---------- Input for this task
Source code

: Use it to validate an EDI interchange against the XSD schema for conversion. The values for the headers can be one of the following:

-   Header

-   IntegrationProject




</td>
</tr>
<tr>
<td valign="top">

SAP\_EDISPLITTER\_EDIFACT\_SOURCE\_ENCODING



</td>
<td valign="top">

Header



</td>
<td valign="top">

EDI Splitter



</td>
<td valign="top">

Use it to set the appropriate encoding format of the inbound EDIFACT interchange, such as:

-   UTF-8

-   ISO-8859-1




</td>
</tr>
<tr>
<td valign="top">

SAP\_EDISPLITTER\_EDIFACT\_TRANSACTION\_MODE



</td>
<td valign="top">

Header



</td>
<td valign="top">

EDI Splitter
--------------------
» What you should do:
Would you set down the full listing exactly as it reads?

» Reply:
Source code

: Use it to validate an EDI interchange against the XSD schema for conversion. The values for the headers can be one of the following:

-   Header

-   IntegrationProject




</td>
</tr>
<tr>
<td valign="top">

SAP\_EDISPLITTER\_EDIFACT\_SOURCE\_ENCODING



</td>
<td valign="top">

Header



</td>
<td valign="top">

EDI Splitter



</td>
<td valign="top">

Use it to set the appropriate encoding format of the inbound EDIFACT interchange, such as:

-   UTF-8

-   ISO-8859-1




</td>
</tr>
<tr>
<td valign="top">

SAP\_EDISPLITTER\_EDIFACT\_TRANSACTION\_MODE



</td>
<td valign="top">

Header



</td>
<td valign="top">

EDI Splitter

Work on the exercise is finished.